Saved data entries
%%

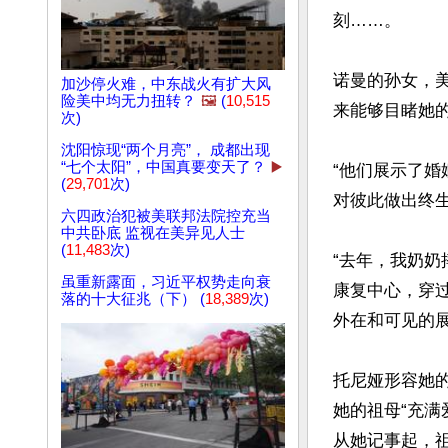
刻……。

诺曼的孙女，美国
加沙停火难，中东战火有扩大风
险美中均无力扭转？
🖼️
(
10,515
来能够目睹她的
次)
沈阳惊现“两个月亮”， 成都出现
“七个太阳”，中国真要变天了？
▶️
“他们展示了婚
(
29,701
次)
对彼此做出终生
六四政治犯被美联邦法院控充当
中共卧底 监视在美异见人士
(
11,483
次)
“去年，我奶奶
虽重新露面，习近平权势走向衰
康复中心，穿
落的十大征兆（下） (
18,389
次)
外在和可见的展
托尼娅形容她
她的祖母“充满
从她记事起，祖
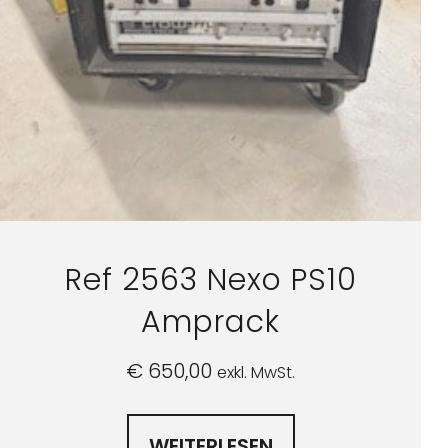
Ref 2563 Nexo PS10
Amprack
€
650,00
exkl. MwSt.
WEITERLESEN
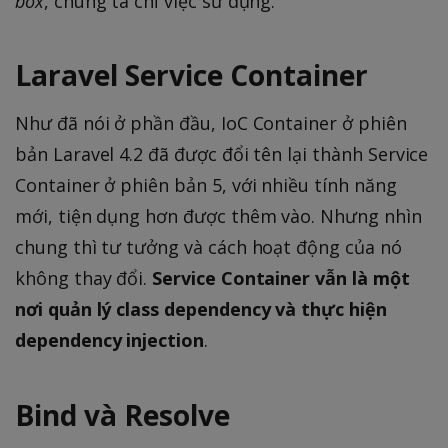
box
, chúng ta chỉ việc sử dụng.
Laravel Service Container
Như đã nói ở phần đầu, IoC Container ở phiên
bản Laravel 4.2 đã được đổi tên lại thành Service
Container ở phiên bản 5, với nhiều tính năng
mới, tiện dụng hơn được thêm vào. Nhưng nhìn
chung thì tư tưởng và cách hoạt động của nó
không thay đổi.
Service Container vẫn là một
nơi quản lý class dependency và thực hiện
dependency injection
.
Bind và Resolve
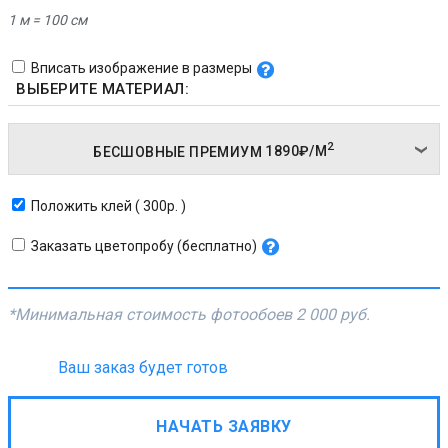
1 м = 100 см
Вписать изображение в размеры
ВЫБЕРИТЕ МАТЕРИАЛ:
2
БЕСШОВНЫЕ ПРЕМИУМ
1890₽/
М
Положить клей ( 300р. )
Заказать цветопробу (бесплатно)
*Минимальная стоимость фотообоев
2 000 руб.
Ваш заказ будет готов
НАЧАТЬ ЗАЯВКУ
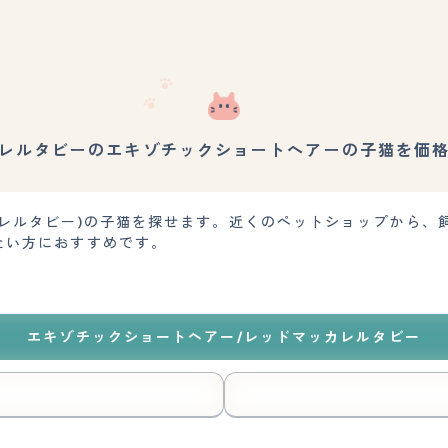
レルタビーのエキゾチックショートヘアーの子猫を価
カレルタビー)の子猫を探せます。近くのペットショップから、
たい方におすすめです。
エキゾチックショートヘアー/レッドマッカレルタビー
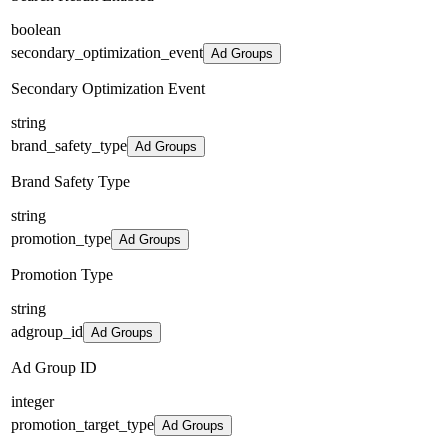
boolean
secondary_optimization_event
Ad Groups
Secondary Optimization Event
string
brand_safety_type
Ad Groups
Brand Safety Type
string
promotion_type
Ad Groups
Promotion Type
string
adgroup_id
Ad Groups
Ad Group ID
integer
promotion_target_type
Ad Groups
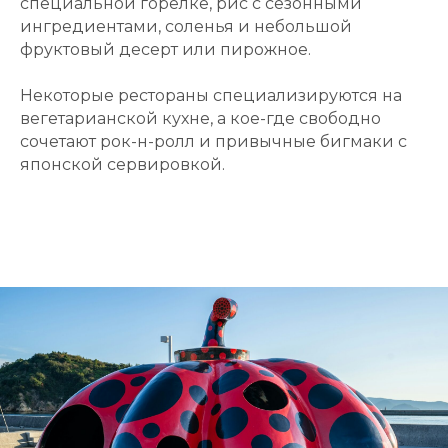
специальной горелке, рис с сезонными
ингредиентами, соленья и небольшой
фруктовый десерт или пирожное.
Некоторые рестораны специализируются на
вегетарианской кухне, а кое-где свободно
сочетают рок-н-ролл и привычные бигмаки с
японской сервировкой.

%%

• WORK ITEM: Extract every line of text from the entries above, unchanged, and leave the pictures out of your answer.

• WRITTEN REPLY:
刻……。

诺曼的孙女，美国
加沙停火难，中东战火有扩大风
险美中均无力扭转？
🖼️
(
10,515
来能够目睹她的
次)
沈阳惊现“两个月亮”， 成都出现
“七个太阳”，中国真要变天了？
▶️
“他们展示了婚
(
29,701
次)
对彼此做出终生
六四政治犯被美联邦法院控充当
中共卧底 监视在美异见人士
(
11,483
次)
“去年，我奶奶
虽重新露面，习近平权势走向衰
康复中心，穿
落的十大征兆（下） (
18,389
次)
外在和可见的展
托尼娅形容她
她的祖母“充满
从她记事起，祖
Ref 2563 Nexo PS10
Amprack
€
650,00
exkl. MwSt.
WEITERLESEN
box
, chúng ta chỉ việc sử dụng.
Laravel Service Container
Như đã nói ở phần đầu, IoC Container ở phiên
bản Laravel 4.2 đã được đổi tên lại thành Service
Container ở phiên bản 5, với nhiều tính năng
mới, tiện dụng hơn được thêm vào. Nhưng nhìn
chung thì tư tưởng và cách hoạt động của nó
không thay đổi.
Service Container vẫn là một
nơi quản lý class dependency và thực hiện
dependency injection
.
Bind và Resolve
1 м = 100 см
Вписать изображение в размеры
ВЫБЕРИТЕ МАТЕРИАЛ:
2
БЕСШОВНЫЕ ПРЕМИУМ
1890₽/
М
Положить клей ( 300р. )
Заказать цветопробу (бесплатно)
*Минимальная стоимость фотообоев
2 000 руб.
Ваш заказ будет готов
НАЧАТЬ ЗАЯВКУ
レルタビーのエキゾチックショートヘアーの子猫を価
カレルタビー)の子猫を探せます。近くのペットショップから、
たい方におすすめです。
エキゾチックショートヘアー/レッドマッカレルタビー
boolean
secondary_optimization_event
Ad Groups
Secondary Optimization Event
string
brand_safety_type
Ad Groups
Brand Safety Type
string
promotion_type
Ad Groups
Promotion Type
string
adgroup_id
Ad Groups
Ad Group ID
integer
promotion_target_type
Ad Groups
специальной горелке, рис с сезонными
ингредиентами, соленья и небольшой
фруктовый десерт или пирожное.
Некоторые рестораны специализируются на
вегетарианской кухне, а кое-где свободно
сочетают рок-н-ролл и привычные бигмаки с
японской сервировкой.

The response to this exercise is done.